> _Aim of the exercise_
Restate verbatim the span of lines below between the line with "The subject to" and the line with "- libz-static", including those two lines, and only that span.

> _Task material_
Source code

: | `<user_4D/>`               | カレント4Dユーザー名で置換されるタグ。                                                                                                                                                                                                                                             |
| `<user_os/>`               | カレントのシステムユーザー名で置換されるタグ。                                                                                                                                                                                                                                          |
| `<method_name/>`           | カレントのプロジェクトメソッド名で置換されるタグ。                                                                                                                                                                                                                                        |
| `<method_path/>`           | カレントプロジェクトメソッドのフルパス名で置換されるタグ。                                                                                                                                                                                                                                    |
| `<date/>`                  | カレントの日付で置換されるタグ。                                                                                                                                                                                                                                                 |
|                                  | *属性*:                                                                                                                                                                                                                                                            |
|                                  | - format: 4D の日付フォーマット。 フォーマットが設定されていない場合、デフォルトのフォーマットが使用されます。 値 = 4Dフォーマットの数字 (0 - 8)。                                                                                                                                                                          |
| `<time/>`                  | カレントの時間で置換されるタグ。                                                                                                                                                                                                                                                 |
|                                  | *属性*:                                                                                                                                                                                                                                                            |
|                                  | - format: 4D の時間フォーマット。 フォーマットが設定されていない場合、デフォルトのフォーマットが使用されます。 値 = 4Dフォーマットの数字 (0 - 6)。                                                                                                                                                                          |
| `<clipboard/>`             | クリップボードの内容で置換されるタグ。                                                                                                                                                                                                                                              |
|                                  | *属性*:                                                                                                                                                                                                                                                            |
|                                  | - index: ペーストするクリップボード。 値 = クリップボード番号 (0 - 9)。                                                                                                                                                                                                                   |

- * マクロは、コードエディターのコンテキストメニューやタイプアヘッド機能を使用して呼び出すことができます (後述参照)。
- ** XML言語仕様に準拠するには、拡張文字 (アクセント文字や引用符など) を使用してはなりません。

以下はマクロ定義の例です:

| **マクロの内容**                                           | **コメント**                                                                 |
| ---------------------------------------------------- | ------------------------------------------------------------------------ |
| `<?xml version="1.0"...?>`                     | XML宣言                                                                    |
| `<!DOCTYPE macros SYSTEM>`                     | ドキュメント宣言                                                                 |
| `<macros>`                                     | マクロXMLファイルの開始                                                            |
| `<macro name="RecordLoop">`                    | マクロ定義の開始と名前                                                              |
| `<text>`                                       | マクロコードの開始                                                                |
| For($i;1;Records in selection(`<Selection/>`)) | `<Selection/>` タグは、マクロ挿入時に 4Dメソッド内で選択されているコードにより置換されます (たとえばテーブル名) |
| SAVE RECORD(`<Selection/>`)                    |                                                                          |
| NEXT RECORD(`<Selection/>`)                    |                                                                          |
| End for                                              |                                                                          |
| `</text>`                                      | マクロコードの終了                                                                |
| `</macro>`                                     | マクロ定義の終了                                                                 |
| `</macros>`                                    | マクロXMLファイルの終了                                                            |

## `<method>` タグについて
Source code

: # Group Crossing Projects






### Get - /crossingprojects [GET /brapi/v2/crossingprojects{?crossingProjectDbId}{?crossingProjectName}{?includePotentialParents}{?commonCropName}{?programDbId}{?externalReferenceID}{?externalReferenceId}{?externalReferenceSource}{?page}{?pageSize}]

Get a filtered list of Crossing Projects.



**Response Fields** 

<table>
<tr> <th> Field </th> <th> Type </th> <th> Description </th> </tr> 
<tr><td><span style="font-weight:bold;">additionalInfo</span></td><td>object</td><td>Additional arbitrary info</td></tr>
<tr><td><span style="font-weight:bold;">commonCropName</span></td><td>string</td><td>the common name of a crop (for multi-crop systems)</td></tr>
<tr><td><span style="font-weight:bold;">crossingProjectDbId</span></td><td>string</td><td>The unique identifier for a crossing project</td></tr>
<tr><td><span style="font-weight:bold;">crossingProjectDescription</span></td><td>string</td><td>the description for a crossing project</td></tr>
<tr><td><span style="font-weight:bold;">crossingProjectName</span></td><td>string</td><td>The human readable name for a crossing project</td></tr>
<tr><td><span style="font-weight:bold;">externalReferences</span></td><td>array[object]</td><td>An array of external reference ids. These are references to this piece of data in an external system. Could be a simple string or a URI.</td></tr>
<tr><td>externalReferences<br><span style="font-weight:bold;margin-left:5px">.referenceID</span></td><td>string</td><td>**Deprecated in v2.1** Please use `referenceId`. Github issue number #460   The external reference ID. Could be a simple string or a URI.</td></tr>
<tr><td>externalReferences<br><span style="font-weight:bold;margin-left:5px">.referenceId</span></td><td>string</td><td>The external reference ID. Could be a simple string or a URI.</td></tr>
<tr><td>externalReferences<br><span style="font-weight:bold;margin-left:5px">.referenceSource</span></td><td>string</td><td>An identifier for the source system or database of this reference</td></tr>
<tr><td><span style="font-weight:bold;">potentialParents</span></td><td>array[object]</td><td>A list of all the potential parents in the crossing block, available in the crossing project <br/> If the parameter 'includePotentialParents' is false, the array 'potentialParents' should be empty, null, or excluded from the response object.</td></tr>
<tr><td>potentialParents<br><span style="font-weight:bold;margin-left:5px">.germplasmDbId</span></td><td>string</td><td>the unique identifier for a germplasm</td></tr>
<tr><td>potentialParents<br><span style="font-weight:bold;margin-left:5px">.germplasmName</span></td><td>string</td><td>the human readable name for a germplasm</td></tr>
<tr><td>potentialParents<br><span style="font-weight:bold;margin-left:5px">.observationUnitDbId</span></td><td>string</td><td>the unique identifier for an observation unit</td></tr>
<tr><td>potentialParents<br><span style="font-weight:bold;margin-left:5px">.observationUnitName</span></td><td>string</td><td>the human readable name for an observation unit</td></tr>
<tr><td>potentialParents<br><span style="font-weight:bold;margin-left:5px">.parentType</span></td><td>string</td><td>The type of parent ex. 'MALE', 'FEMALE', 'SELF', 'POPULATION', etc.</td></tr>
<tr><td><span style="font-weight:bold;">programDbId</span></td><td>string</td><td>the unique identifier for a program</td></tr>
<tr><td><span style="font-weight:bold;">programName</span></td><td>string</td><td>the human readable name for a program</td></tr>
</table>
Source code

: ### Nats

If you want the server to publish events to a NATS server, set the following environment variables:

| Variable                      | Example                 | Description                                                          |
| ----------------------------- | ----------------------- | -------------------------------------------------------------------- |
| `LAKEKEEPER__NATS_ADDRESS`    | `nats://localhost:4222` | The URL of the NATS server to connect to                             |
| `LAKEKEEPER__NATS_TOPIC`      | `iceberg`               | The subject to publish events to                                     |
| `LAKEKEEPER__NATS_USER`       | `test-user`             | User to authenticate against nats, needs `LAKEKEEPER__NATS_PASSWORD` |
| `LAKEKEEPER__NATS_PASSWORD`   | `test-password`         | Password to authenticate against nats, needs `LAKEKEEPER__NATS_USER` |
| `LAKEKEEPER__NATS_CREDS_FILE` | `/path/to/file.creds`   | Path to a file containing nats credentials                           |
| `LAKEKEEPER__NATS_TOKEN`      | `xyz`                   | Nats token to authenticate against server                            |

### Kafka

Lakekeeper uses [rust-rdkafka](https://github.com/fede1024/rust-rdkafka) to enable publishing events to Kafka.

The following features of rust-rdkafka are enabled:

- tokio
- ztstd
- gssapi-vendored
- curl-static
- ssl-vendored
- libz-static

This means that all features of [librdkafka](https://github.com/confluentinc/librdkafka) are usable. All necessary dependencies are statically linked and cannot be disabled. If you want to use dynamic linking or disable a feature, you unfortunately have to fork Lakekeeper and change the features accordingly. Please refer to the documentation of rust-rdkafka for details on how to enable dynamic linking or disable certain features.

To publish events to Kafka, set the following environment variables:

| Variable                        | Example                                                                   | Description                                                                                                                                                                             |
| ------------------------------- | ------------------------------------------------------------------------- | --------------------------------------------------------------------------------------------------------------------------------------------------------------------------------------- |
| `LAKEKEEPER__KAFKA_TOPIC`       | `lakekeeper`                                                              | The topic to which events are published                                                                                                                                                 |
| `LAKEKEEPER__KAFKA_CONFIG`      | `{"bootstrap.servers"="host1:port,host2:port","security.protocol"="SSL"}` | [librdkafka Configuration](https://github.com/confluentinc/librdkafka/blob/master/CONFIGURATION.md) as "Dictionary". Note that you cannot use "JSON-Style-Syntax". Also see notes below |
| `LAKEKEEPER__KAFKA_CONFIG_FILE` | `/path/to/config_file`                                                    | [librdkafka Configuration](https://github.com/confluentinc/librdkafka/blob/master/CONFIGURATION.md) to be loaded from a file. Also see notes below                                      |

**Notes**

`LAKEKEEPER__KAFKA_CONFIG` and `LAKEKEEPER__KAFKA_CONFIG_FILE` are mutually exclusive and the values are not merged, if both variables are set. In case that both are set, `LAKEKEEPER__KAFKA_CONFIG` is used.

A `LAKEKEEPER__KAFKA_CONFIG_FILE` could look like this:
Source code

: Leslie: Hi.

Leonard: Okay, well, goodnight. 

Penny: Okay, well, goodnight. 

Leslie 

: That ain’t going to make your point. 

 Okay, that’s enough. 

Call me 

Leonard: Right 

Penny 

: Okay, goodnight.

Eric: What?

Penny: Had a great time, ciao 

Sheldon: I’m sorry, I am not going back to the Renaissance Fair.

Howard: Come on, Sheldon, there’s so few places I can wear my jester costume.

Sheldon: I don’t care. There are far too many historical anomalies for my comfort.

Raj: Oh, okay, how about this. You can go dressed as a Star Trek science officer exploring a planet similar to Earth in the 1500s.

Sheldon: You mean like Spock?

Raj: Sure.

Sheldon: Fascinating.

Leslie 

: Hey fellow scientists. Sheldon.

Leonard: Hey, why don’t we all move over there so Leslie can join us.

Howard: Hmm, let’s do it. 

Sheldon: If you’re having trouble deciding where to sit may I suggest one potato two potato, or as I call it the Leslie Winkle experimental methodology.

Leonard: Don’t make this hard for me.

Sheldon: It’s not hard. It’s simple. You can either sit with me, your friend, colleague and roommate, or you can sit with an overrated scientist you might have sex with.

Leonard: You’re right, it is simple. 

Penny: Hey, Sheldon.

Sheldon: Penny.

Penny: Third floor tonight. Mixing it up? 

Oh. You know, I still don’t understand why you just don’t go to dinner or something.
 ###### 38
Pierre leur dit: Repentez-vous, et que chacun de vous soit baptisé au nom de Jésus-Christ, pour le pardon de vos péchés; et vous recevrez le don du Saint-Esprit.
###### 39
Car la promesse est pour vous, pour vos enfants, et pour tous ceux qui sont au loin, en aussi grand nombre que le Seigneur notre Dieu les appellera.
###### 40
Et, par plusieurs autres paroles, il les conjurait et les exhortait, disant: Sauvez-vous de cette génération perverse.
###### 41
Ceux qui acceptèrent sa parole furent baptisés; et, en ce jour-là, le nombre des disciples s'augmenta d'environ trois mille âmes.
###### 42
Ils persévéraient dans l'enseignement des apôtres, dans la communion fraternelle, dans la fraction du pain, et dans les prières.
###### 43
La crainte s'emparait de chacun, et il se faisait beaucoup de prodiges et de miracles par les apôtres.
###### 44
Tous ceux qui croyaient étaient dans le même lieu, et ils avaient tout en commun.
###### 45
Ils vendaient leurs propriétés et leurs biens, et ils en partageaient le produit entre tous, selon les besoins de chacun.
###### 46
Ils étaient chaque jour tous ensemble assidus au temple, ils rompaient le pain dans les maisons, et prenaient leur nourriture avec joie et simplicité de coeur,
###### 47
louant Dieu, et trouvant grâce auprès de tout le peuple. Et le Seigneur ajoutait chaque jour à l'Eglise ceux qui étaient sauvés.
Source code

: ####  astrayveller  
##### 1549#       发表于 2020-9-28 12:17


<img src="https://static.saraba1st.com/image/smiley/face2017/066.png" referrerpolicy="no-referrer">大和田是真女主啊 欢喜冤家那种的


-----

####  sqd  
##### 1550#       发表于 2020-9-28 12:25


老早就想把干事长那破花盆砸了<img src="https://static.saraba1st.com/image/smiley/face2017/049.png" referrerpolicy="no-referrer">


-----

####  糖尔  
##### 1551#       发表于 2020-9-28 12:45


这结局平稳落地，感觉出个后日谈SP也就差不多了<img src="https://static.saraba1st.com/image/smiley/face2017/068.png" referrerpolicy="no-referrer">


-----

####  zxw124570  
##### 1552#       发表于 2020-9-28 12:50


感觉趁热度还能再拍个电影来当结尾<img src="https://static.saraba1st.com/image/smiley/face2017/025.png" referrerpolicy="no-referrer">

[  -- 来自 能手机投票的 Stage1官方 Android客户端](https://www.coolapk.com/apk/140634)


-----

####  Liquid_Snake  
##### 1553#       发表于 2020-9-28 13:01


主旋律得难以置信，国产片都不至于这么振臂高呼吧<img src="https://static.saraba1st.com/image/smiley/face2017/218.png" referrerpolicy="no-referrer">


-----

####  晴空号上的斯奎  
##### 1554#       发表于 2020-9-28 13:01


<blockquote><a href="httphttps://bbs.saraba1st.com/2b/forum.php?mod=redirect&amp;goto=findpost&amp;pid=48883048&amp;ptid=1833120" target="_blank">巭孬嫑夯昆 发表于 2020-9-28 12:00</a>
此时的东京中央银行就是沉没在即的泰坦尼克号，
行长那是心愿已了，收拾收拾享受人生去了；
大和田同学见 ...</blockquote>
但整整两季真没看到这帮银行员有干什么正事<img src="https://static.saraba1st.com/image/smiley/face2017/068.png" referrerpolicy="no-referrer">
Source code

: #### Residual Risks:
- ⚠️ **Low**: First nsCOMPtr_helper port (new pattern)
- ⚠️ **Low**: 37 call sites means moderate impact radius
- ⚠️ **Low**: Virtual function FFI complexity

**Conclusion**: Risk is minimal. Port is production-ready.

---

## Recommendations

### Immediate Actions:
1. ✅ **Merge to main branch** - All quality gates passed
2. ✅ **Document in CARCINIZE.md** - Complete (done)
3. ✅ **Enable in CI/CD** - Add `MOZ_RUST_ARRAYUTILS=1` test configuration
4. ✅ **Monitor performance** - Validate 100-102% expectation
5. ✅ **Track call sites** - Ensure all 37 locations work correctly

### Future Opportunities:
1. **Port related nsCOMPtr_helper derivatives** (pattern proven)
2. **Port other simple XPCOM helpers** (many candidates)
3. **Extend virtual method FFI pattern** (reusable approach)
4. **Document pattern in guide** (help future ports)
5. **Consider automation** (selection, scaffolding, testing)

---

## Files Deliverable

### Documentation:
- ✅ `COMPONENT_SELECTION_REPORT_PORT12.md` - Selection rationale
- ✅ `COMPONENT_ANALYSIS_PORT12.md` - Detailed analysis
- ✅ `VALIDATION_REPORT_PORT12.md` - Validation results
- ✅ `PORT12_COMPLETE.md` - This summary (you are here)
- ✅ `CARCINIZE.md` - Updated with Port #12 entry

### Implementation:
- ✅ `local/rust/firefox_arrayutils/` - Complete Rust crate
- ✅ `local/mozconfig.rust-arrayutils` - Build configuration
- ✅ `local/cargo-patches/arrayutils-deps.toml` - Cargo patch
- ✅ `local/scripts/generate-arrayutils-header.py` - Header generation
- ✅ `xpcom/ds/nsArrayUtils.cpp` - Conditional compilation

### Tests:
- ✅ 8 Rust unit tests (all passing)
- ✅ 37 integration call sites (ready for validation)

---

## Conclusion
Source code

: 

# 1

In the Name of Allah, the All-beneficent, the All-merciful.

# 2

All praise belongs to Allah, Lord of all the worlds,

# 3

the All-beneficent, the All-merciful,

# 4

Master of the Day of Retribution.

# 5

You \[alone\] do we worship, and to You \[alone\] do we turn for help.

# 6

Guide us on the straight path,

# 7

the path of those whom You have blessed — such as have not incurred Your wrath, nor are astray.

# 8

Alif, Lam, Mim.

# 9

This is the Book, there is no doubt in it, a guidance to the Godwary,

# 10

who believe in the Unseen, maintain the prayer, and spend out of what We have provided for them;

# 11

> _Result_
| `LAKEKEEPER__NATS_TOPIC`      | `iceberg`               | The subject to publish events to                                     |
| `LAKEKEEPER__NATS_USER`       | `test-user`             | User to authenticate against nats, needs `LAKEKEEPER__NATS_PASSWORD` |
| `LAKEKEEPER__NATS_PASSWORD`   | `test-password`         | Password to authenticate against nats, needs `LAKEKEEPER__NATS_USER` |
| `LAKEKEEPER__NATS_CREDS_FILE` | `/path/to/file.creds`   | Path to a file containing nats credentials                           |
| `LAKEKEEPER__NATS_TOKEN`      | `xyz`                   | Nats token to authenticate against server                            |

### Kafka

Lakekeeper uses [rust-rdkafka](https://github.com/fede1024/rust-rdkafka) to enable publishing events to Kafka.

The following features of rust-rdkafka are enabled:

- tokio
- ztstd
- gssapi-vendored
- curl-static
- ssl-vendored
- libz-static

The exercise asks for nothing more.